[EXTRACT TO READ]
□ □ □ □
13 pavilions that had a purpose - but lost it
The two-story observatory building should have been filled with exhibits that help visitors understand the idea of unification of the Korean Peninsula. That was its original purpose.
But on the afternoon of Christmas Eve, the observatory, which is 16 kilometers (10 miles) away from Mount Kumgang, had only 20 to 30 visitors. There were no exhibits to look at. Vendors were touting local foods and rare North Korean alcoholic liquors.
“It is like a shopping center for North Korean booze rather than a unification observatory,” said Kim Joon-tae, 16, who was visiting with his father.
“I don’t know why they are selling North Korean liquor here instead of showing displays related to unification,” said Lee Keun-jae and Jang Ko-hee, a couple in their 40s. “I’m glad that we didn’t bring our daughter.”
The unification observatory in South Korea’s northernmost Goseong County, Gangwon, was built in 1983 and was the first observatory offering a view of the North. It served as a symbol of unification education for more than 30 years.
But poor management has turned it into a dreary place that barely knows its purpose anymore.
“We have an hourly guide to show North Korea’s landscape,” an official at the observatory claimed. But no guide showed up the day a JoongAng Ilbo reporter visited.
One of the officials explained that the vendors will move into a new building by December, and then the halls will have exhibits related to North and South Korea’s unification.
The Ministry of Unification has built 13 unification pavilions in major cities and northernmost areas, including the Goseong Observatory. The ministry says on its website that unification pavilions are operated to educate the populace on the realities of North Korea and promote the idea of unification. Management of the unification pavilions vary. Some are controlled by the ministry and some by local governments or even a conservative civic group.
A unification pavilion in Cheongju, North Chungcheong, which is under the management of the city government, was similar to the one in Goseong. It had outdated exhibits and video materials.
The center, built in 1993, has been incorporated into Cheongju Land, a city amusement park, since 2007.
“Around 330,000 people come to our park annually, but I have no idea how many people drop by the unification pavilions,” an official at Cheongju Land told the JoongAng Ilbo.
Its videos denounce North Korea’s human rights record, the North’s nuclear weapons and attacks by North Korea in western waters.
□ □ □ □
[AVAILABLE DATA]
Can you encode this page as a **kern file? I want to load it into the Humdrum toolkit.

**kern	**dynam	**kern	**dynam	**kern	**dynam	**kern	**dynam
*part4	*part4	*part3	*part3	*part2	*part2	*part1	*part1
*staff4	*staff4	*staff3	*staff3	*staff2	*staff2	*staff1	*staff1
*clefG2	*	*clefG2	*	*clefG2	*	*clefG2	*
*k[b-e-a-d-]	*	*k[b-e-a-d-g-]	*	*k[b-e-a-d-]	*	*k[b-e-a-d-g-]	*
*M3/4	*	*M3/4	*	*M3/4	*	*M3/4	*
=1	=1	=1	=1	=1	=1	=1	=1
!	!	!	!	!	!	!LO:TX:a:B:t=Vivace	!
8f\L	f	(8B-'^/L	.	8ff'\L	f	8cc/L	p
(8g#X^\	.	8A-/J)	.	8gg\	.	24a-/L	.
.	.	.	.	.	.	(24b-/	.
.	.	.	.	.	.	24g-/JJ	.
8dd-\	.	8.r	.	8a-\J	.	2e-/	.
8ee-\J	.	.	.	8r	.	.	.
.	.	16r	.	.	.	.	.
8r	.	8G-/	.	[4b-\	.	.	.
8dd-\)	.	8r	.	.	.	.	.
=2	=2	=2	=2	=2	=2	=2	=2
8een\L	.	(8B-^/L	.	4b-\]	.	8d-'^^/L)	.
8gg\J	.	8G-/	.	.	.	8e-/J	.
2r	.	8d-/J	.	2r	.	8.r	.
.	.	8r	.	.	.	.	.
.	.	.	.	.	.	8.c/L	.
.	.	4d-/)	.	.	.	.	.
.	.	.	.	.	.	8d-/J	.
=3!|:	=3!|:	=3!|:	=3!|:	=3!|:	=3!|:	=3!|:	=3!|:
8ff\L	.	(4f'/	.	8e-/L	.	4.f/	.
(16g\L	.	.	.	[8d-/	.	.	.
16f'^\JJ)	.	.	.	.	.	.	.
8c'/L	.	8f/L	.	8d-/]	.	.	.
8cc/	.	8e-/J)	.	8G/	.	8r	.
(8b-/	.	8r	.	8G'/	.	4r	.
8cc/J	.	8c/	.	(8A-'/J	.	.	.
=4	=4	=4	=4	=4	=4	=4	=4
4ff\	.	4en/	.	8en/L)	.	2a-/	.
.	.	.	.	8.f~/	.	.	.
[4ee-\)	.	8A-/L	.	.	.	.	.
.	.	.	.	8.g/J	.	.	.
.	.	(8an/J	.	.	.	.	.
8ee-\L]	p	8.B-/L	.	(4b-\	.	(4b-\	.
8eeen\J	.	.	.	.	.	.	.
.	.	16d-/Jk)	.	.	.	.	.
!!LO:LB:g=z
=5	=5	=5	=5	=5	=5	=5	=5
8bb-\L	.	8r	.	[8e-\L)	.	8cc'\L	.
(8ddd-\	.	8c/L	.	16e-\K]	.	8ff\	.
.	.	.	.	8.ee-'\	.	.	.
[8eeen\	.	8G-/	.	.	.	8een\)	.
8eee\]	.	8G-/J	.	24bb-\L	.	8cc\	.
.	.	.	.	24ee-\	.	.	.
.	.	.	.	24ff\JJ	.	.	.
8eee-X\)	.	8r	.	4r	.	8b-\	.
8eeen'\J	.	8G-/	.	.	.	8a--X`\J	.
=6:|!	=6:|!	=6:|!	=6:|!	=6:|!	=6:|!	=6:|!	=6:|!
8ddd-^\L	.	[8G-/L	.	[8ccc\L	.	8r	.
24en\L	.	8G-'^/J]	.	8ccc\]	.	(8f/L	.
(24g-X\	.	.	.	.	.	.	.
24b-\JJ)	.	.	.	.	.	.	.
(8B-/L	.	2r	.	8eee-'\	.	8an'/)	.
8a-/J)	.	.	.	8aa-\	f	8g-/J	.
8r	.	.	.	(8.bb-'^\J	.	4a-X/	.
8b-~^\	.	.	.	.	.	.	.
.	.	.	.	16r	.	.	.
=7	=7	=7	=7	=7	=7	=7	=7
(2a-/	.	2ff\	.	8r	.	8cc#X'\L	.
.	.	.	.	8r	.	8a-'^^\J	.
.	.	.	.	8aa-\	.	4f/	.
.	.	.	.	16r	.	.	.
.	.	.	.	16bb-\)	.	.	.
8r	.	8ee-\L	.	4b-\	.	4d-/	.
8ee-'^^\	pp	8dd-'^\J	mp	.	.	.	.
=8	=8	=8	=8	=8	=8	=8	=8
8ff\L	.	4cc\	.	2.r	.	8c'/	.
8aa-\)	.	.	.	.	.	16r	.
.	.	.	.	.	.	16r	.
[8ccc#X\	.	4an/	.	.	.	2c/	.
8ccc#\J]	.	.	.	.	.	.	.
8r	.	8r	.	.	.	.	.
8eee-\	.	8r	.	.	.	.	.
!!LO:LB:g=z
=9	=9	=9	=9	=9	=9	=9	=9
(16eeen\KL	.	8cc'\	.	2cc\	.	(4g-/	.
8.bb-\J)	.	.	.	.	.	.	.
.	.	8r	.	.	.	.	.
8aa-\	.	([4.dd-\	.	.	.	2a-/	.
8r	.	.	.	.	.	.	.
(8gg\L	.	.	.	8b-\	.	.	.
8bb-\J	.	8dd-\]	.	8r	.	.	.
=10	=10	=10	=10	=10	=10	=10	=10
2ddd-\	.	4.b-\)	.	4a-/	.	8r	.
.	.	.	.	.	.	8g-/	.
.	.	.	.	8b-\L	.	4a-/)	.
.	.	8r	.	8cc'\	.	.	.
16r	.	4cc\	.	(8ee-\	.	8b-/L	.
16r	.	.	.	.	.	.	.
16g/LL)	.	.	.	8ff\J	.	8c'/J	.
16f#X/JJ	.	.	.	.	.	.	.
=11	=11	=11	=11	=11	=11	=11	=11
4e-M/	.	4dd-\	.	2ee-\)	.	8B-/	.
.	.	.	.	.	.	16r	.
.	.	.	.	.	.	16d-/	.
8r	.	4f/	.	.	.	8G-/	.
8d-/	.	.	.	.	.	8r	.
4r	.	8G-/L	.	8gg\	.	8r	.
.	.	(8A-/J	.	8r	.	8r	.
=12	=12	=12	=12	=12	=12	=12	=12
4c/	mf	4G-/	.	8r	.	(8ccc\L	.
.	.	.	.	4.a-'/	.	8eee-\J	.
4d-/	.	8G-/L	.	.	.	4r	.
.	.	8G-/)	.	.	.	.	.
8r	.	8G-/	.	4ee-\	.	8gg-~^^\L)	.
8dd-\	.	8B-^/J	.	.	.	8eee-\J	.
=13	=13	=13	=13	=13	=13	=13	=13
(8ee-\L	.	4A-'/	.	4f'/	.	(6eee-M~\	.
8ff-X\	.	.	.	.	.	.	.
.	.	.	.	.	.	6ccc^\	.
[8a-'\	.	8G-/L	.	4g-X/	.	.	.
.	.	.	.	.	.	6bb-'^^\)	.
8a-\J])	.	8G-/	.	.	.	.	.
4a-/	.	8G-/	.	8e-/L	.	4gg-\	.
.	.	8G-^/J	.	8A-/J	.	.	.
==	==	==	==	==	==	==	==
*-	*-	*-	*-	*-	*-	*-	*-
□ □ □ □
[WHAT TO WORK ON]
**A.** Rewrite the article on unification pavilions between "The unification observatory" and "than 30 years.", inclusive, replacing "northernmost" with "northern".
**B.** Answer these questions from the article on unification pavilions.
(i) In what year was the unification observatory in Goseong County built?
(ii) How many unification pavilions has the Ministry of Unification built?
(iii) Since what year has the Cheongju center been part of Cheongju Land?

[ANSWER SECTION]
**A.**
The unification observatory in South Korea’s northern Goseong County, Gangwon, was built in 1983 and was the first observatory offering a view of the North. It served as a symbol of unification education for more than 30 years.

**B.**
(i) 1983
(ii) 13
(iii) 2007